┌─ Extracted data

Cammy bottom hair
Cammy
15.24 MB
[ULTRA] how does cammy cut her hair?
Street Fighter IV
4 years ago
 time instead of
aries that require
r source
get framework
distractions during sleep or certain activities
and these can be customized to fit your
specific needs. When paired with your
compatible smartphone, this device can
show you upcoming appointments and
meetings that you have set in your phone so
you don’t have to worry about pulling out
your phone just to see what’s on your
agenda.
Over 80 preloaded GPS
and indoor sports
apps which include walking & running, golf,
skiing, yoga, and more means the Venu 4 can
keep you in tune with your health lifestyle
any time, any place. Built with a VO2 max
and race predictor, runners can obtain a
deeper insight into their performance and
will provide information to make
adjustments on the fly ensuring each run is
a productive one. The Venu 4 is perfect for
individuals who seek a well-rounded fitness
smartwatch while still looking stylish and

└─
┌─ Extracted data

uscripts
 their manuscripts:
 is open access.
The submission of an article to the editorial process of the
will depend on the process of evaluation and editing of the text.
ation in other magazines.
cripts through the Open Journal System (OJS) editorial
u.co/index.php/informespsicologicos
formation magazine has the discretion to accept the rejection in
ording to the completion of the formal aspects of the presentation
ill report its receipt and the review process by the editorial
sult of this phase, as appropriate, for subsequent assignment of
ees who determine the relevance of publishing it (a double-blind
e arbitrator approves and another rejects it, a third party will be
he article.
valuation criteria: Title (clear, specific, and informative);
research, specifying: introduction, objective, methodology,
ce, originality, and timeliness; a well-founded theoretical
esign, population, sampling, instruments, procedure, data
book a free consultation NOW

└─

* _Work request_: Every line from the line containing "is open access." through the line containing "book a free consultation NOW" in the records above must be retyped exactly. Leave out the rest.

* _Answer for this exercise_:
 is open access.
The submission of an article to the editorial process of the
will depend on the process of evaluation and editing of the text.
ation in other magazines.
cripts through the Open Journal System (OJS) editorial
u.co/index.php/informespsicologicos
formation magazine has the discretion to accept the rejection in
ording to the completion of the formal aspects of the presentation
ill report its receipt and the review process by the editorial
sult of this phase, as appropriate, for subsequent assignment of
ees who determine the relevance of publishing it (a double-blind
e arbitrator approves and another rejects it, a third party will be
he article.
valuation criteria: Title (clear, specific, and informative);
research, specifying: introduction, objective, methodology,
ce, originality, and timeliness; a well-founded theoretical
esign, population, sampling, instruments, procedure, data
book a free consultation NOW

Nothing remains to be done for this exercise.